● **WORK TO BE COMPLETED**:
Every entry must be transcribed exactly as written.

■ ■ ■ ■ ■

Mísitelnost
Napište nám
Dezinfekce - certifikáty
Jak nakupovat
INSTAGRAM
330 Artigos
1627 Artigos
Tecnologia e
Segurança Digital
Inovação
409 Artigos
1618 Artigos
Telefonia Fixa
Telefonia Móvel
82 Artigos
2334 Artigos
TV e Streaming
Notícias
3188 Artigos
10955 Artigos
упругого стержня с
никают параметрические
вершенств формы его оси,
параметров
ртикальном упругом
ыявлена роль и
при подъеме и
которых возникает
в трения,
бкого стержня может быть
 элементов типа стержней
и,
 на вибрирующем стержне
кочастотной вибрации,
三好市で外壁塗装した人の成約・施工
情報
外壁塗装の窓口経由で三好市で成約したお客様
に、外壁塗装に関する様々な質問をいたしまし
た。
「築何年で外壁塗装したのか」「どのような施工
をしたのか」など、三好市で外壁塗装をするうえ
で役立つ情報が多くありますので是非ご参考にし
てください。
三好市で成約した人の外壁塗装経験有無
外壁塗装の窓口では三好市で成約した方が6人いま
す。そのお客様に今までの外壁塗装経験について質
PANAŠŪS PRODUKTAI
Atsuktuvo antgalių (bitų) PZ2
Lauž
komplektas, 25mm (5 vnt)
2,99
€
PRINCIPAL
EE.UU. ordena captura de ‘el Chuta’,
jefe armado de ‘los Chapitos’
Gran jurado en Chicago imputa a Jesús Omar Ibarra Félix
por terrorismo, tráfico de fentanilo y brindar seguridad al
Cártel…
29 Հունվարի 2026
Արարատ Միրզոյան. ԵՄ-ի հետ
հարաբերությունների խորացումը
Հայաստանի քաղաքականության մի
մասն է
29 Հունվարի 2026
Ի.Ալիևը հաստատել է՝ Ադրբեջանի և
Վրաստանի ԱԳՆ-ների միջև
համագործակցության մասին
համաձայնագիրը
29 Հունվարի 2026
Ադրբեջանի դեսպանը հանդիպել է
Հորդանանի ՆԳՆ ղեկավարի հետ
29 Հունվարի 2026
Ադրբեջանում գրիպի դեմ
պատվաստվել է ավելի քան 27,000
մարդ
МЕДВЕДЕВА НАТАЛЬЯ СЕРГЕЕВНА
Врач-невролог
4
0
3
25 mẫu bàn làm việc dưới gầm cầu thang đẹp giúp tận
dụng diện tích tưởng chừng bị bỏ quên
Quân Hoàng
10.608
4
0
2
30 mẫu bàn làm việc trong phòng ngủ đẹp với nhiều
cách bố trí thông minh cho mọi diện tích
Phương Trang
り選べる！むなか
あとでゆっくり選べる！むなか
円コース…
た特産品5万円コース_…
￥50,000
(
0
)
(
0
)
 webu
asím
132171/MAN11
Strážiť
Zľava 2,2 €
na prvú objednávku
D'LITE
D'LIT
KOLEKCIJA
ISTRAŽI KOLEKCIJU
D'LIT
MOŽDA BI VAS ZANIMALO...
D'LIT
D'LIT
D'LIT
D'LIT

■ ■ ■ ■ ■

● **TASK RESPONSE**:
Mísitelnost
Napište nám
Dezinfekce - certifikáty
Jak nakupovat
INSTAGRAM
330 Artigos
1627 Artigos
Tecnologia e
Segurança Digital
Inovação
409 Artigos
1618 Artigos
Telefonia Fixa
Telefonia Móvel
82 Artigos
2334 Artigos
TV e Streaming
Notícias
3188 Artigos
10955 Artigos
упругого стержня с
никают параметрические
вершенств формы его оси,
параметров
ртикальном упругом
ыявлена роль и
при подъеме и
которых возникает
в трения,
бкого стержня может быть
 элементов типа стержней
и,
 на вибрирующем стержне
кочастотной вибрации,
三好市で外壁塗装した人の成約・施工
情報
外壁塗装の窓口経由で三好市で成約したお客様
に、外壁塗装に関する様々な質問をいたしまし
た。
「築何年で外壁塗装したのか」「どのような施工
をしたのか」など、三好市で外壁塗装をするうえ
で役立つ情報が多くありますので是非ご参考にし
てください。
三好市で成約した人の外壁塗装経験有無
外壁塗装の窓口では三好市で成約した方が6人いま
す。そのお客様に今までの外壁塗装経験について質
PANAŠŪS PRODUKTAI
Atsuktuvo antgalių (bitų) PZ2
Lauž
komplektas, 25mm (5 vnt)
2,99
€
PRINCIPAL
EE.UU. ordena captura de ‘el Chuta’,
jefe armado de ‘los Chapitos’
Gran jurado en Chicago imputa a Jesús Omar Ibarra Félix
por terrorismo, tráfico de fentanilo y brindar seguridad al
Cártel…
29 Հունվարի 2026
Արարատ Միրզոյան. ԵՄ-ի հետ
հարաբերությունների խորացումը
Հայաստանի քաղաքականության մի
մասն է
29 Հունվարի 2026
Ի.Ալիևը հաստատել է՝ Ադրբեջանի և
Վրաստանի ԱԳՆ-ների միջև
համագործակցության մասին
համաձայնագիրը
29 Հունվարի 2026
Ադրբեջանի դեսպանը հանդիպել է
Հորդանանի ՆԳՆ ղեկավարի հետ
29 Հունվարի 2026
Ադրբեջանում գրիպի դեմ
պատվաստվել է ավելի քան 27,000
մարդ
МЕДВЕДЕВА НАТАЛЬЯ СЕРГЕЕВНА
Врач-невролог
4
0
3
25 mẫu bàn làm việc dưới gầm cầu thang đẹp giúp tận
dụng diện tích tưởng chừng bị bỏ quên
Quân Hoàng
10.608
4
0
2
30 mẫu bàn làm việc trong phòng ngủ đẹp với nhiều
cách bố trí thông minh cho mọi diện tích
Phương Trang
り選べる！むなか
あとでゆっくり選べる！むなか
円コース…
た特産品5万円コース_…
￥50,000
(
0
)
(
0
)
 webu
asím
132171/MAN11
Strážiť
Zľava 2,2 €
na prvú objednávku
D'LITE
D'LIT
KOLEKCIJA
ISTRAŽI KOLEKCIJU
D'LIT
MOŽDA BI VAS ZANIMALO...
D'LIT
D'LIT
D'LIT
D'LIT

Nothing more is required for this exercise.